EXPLORE THE MATERIAL -
A - Reproduce a passage from the Oregon State Hospital article, starting at the words "The 20-page report" and stopping after "defense at trial.".
B - Carry the Oregon State Hospital article forward from its final sentence.

EXERCISE TEXT -

A consultant hired as part of a legal settlement released a series of recommendations for the Oregon State Hospital to ease an ongoing crisis of slow admissions and overwhelmed capacity.
Dr. Debra Pinals, a behavioral health director from the Michigan Department of Health and Human Services, delivered her first of two reports on Monday, the product of a monthlong review of practices at the state-run psychiatric hospital.
A second report from Pinals, recommending long-term fixes, is due April 29.
Pinals was hired to to evaluate the hospital’s admissions problems as part of its ongoing legal dispute with the advocacy group Disability Rights Oregon, which says the hospital has failed to quickly admit patients who have been found unable to appear in court on their own defense. Those patients, Disability Rights Oregon has said, are instead languishing in jail without needed mental health services in violation of their civil rights.
Pinals talked to more than 20 state hospital administrators, as well as six patients.
The 20-page report recommends making more efforts to discharge or avoid the admission of patients who don’t need hospital-level care; using space at the hospital’s recently opened Junction City unit to house newly-admitted patients; and tracking patient admissions through a uniform data system.
Pinals’ report said that as of Friday, there were 93 people waiting to get into the state hospital with aid-and-assist orders, indicating they can’t aid in their own defense at trial.
Those patients had been waiting in jail for an average of 22.5 days, she said.
The number of patients waiting for admission more than doubled from the beginning of January, when Pinals reported that 46 patients were waiting for entry. She noted that the spike was likely due to a pause in admissions because of a COVID-19 outbreak at the hospital.
The hospital, she said, should examine why community health services unnecessarily send people to the hospital when they don’t need to be institutionalized and push for legislation that requires better community-based mental health treatment services in each county.

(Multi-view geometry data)
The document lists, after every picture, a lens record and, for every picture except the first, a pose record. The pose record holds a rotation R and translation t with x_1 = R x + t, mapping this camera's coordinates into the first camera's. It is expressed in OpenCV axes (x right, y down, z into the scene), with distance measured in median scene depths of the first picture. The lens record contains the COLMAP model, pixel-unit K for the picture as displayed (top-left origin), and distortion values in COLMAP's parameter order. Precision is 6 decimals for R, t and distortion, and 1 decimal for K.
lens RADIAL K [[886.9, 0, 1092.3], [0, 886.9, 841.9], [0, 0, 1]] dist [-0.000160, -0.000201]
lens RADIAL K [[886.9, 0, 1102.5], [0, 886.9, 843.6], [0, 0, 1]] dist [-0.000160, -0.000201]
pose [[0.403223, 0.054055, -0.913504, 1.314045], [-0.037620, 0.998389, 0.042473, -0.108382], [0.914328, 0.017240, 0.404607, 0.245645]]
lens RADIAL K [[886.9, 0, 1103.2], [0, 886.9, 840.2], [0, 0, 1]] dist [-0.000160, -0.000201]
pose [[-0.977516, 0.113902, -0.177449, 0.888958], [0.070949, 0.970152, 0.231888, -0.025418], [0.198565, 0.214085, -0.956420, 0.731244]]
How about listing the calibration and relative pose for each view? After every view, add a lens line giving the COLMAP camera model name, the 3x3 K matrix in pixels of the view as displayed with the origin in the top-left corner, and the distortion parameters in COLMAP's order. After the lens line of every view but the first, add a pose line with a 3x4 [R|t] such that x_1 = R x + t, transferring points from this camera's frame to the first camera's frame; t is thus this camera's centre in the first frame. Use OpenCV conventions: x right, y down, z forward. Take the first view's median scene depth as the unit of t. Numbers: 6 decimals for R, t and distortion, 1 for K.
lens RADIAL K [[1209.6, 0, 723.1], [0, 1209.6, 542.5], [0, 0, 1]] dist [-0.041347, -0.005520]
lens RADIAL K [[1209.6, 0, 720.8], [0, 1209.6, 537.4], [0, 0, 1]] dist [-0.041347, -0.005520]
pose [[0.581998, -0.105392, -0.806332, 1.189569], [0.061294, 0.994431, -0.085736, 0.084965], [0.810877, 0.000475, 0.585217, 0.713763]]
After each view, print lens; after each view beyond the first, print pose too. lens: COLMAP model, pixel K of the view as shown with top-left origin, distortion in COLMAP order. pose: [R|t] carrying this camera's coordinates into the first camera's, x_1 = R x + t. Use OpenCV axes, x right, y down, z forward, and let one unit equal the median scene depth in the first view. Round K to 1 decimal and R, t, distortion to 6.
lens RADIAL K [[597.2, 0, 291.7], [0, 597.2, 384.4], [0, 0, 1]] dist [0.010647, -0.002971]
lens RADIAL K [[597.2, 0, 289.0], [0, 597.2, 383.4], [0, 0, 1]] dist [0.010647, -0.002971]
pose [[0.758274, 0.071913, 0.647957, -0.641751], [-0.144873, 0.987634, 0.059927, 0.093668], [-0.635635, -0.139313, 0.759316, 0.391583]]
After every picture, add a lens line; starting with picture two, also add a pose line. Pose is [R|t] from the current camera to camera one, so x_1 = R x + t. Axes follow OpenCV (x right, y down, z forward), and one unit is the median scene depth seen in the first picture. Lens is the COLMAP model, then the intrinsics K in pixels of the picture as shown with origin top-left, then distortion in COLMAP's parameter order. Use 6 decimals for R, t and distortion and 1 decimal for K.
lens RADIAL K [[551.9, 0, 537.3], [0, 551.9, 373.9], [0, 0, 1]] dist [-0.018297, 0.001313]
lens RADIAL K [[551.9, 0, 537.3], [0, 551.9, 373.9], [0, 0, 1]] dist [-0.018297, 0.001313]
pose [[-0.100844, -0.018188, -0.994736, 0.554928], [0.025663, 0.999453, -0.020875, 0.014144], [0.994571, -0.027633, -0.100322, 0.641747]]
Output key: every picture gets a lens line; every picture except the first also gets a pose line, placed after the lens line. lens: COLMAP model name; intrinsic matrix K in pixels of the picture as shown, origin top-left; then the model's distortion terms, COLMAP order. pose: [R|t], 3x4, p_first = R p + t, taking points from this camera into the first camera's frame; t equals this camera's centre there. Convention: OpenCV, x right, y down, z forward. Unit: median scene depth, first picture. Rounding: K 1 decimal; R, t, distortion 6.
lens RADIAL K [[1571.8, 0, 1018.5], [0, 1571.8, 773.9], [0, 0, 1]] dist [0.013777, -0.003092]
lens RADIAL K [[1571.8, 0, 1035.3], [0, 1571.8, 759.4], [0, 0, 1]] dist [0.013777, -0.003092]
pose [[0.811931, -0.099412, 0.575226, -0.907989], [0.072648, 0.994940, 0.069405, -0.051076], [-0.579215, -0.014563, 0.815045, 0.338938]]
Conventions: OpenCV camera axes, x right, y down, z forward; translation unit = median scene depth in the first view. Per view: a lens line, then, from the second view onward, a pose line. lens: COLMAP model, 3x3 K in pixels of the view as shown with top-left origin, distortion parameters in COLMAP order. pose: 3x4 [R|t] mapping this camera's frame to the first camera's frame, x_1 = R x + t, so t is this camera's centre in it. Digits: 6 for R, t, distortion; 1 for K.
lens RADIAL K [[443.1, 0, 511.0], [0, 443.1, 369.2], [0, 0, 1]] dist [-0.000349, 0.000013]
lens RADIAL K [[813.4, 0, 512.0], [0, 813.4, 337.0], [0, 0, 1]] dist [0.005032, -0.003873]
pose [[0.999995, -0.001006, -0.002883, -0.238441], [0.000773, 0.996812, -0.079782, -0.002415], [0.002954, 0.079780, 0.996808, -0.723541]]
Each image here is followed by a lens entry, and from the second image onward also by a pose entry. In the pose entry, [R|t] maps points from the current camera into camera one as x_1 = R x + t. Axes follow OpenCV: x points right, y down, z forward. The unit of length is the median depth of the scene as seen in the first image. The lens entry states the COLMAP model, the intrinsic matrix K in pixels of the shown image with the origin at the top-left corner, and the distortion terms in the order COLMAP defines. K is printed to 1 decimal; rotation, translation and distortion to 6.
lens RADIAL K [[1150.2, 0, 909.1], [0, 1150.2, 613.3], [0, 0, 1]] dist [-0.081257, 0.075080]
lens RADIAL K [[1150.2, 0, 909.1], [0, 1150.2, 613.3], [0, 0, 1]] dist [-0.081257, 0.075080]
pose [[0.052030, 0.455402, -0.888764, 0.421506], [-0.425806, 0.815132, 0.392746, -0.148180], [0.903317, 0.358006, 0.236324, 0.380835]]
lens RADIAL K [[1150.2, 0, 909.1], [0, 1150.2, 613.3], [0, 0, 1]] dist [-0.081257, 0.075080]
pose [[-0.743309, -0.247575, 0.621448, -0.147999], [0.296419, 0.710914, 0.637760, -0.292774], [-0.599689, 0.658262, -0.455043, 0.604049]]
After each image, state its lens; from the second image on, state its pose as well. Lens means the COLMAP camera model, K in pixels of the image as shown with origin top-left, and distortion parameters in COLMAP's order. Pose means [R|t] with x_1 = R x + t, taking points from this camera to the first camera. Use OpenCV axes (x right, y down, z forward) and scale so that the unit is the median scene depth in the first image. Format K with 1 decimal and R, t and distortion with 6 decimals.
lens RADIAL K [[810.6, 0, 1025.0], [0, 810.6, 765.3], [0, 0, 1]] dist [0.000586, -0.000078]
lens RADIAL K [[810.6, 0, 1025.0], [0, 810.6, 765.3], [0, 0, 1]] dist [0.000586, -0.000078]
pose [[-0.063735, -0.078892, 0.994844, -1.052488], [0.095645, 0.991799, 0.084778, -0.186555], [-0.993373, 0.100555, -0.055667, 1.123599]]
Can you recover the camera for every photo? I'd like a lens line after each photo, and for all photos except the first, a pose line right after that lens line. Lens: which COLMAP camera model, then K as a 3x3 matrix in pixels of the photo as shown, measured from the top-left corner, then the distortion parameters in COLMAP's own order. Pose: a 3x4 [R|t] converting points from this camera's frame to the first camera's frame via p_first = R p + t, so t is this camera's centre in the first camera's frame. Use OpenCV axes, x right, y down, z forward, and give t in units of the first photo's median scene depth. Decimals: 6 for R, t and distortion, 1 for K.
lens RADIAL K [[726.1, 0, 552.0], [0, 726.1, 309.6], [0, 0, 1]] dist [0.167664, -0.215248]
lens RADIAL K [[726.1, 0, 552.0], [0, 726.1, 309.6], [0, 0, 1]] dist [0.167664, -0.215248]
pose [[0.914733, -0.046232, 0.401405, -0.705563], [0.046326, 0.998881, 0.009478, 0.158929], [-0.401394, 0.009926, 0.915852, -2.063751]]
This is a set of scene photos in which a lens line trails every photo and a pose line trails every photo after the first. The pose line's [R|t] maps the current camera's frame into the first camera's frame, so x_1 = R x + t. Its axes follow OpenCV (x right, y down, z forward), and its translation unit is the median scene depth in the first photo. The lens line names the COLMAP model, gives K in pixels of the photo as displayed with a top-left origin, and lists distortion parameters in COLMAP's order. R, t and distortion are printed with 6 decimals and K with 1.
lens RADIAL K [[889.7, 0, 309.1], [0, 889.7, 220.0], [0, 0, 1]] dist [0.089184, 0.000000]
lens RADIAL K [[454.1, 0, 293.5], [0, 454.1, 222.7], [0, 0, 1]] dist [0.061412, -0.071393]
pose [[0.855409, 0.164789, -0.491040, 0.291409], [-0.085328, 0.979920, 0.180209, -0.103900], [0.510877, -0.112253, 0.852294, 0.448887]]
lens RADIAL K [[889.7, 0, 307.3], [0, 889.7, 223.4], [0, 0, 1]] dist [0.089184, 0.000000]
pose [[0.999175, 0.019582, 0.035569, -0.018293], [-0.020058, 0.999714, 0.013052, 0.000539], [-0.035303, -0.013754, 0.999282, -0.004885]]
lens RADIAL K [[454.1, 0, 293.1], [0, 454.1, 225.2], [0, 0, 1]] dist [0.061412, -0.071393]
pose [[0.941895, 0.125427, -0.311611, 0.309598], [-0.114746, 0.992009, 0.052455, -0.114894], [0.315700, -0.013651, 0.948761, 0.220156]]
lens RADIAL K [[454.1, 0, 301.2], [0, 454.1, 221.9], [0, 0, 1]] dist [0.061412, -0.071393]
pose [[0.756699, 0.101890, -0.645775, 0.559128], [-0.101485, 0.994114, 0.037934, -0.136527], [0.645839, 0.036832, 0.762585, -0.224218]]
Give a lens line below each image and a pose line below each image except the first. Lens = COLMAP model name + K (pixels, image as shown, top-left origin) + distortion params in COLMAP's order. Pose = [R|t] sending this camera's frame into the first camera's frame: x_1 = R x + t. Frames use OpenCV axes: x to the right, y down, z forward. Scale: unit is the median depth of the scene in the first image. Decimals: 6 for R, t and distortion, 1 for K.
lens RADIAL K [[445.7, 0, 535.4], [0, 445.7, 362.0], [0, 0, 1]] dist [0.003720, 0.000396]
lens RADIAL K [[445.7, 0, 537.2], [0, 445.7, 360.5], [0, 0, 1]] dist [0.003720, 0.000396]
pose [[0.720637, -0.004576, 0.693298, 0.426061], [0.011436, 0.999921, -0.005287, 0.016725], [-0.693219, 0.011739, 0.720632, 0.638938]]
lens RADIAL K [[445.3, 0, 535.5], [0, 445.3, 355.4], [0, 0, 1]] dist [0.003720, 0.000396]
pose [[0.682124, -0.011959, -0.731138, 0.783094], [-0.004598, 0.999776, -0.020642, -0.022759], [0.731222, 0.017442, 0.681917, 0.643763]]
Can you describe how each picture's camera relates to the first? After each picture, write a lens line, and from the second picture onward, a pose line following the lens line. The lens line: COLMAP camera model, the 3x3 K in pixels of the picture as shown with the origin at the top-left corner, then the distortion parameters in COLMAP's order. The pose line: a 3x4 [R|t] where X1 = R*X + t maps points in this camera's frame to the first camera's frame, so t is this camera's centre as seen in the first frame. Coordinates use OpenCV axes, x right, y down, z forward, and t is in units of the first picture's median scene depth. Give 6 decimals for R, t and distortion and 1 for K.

PER-TASK ANSWERS -
A -
The 20-page report recommends making more efforts to discharge or avoid the admission of patients who don’t need hospital-level care; using space at the hospital’s recently opened Junction City unit to house newly-admitted patients; and tracking patient admissions through a uniform data system.
Pinals’ report said that as of Friday, there were 93 people waiting to get into the state hospital with aid-and-assist orders, indicating they can’t aid in their own defense at trial.

B -
And the data system she recommended would include a dashboard detailing the number of patients waiting for admission, their legal status and how long they’ve been waiting.
A state hospital representative did not respond to questions about when administrators would make the recommended changes.
K.C. Lewis, Disability Rights Oregon’s managing attorney, said the report was an important first step to bring the hospital into compliance with a 2002 court order that mandates timeline admissions for aid-and-assist patients. But he was concerned by the problems it lays bare. Current wait times for patients to get into the hospital are more than three times the duration allowed under the court order, he said.
“The problems at the state hospital are a symptom of our society’s overreliance on the criminal justice system to deal with people with mental illness,” he said. “These recommendations are an excellent starting place, but solving this problem in the long-term is going to require policymakers who are willing to have difficult conversations and make bold choices about what kind of system we want to have.”
The report also advises the hospital to coordinate the admissions of guilty except for insanity and aid and assist patients to reduce the jail wait times of both groups. Those two patient populations have been worst affected by the admissions delays.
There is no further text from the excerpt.